Since that time, some 30 years later, we have made huge breakthroughs in treatments for HIV. What was once a death sentence, is now a chronically manageable disease. This means that those who have HIV, providing they take their medicines, are expected to live a normal life span as any other person without HIV or another chronically manageable disease.
Much of those affected by HIV/AIDS were those just starting out in their life and in their careers. As a result the history of the contributions to SSDI is such that when the Ryan White Act Part B Program required that to qualify for free Ryan White care, a person with HIV must apply for 100% disability, and go on SSDI plus apply for Medicare. Due to the nature of SSDI, many of those with HIV SSDI payments are less than $1000/mo. Restrictions required by SSDI states that while on SSDI, a person on disability cannot work for more than 6-8 mos and still receive benefits. If they attempt to work even part time to supplement their low income from SSDI, they risk losing their SSDI all together.
Though the Affordable Healthcare Act will help many Ryan White Part B Programs in states by allowing them to serve more people with HIV without having waiting lists, because premiums will for health insurance will be much less than usually State High Risk Insurance Programs in which many are enrolled to cover as secondary insurance to their Primary insurance of Medicare, it is still unclear in many states like Indiana that have chosen to not setup their own Health Exchanges, forcing the Federal Government to setup Health Exchanges for those states.
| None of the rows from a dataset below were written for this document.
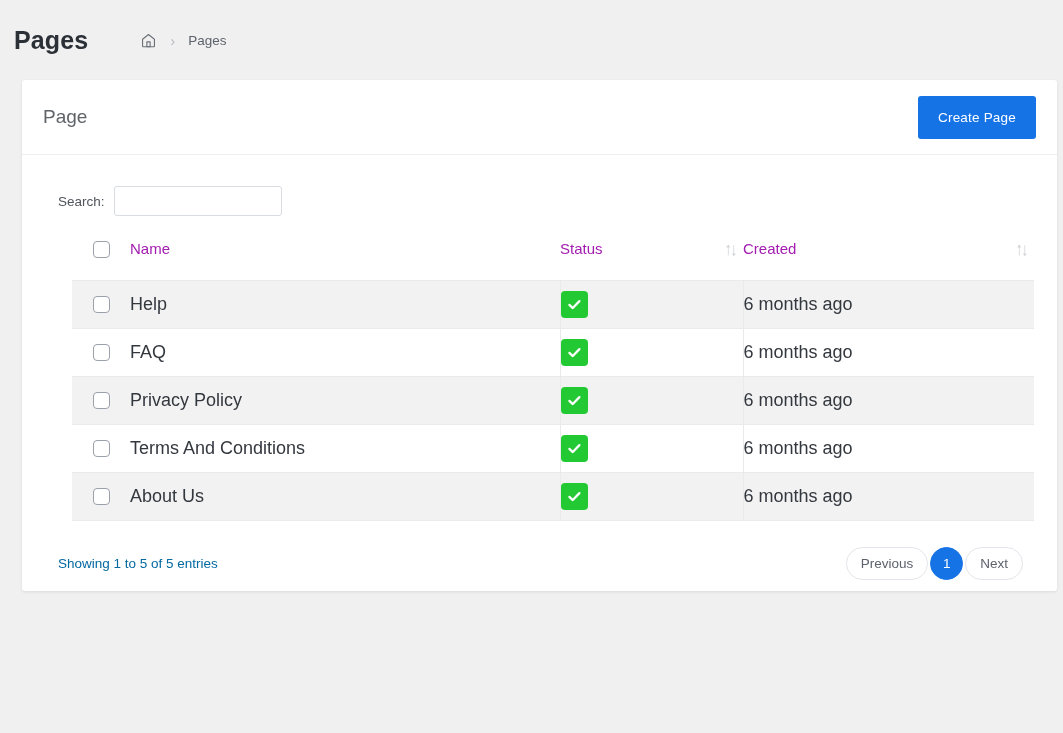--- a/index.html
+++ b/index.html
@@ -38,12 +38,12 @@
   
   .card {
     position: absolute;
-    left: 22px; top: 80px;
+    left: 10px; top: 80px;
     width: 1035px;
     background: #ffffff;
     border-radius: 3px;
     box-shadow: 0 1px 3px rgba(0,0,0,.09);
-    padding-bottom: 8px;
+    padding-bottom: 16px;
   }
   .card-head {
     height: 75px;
Because many of the details of the Affordable Healthcare Act will not be worked out at a practical level for many months or even years after the AHA takes effect January 2014, this means that many enrolled in Ryan White Part B will at this point still be required to go on disability 100%, limiting their income to SSDI alone. This places a tremendous living hardship on many with HIV whose careers or jobs were not substantial enough to allow them to even make a poverty wage on SSDI. They are forced to move in with either loved ones, or simply not get treatment at all because they could not afford to live without working or on SSDI Alone.
Therefore we the undersigned respectfully ask President Obama and the Presidential Council on HIV/AIDS (PACHA) consider one or more of the following modifications to the Ryan White Care Act:
1) Do not require applicants to go on SSDI (disability).
2) If required to remain on SSDI, allow those enrolled in Ryan White to work without penalty to their SSDI payments part or full-time (just as if they had reached they age of 65 - at this age, Senior Citizens can work as much as they want without any impact to their SSDI payments.
3) Do NOT require those enrolled in Ryan White, if they choose to work full time, to obtain their own insurance, but remain enrolled in Ryan White.
The simple stress of making ends meet, not having enough income to live, or being dropped from Ryan White, losing access to the life saving medications would simply not be an option.
Additionally, even if the Affordable HealthCare Act is "affordable", there are no statements currently that state that prescription co-pays would be none as they are today for people enrolled in Ryan White. If those enrolled in Ryan White even had to pay 10% co-pay for prescriptions, because of the high cost of HIV medicines and other medications that many are required with HIV+, their co-pay cost could easily cost more then they bring in through their SSDI payment each month, making them choose between living usually without housing somewhere and foregoing their lifesaving medicines, or forgoing any means to make a living income while paying co-pays for their Medications.
We the undersigned at the very least need answers to these questions before January 2014, and which many of us simply are not receiving because of the immense task of getting Health Exchanges up and running, most of which are focused on servicing the 30 million who currently have no insurance, and negating the special needs of the nearly 1 million with HIV and less than 1 million enrolled in Ryan White.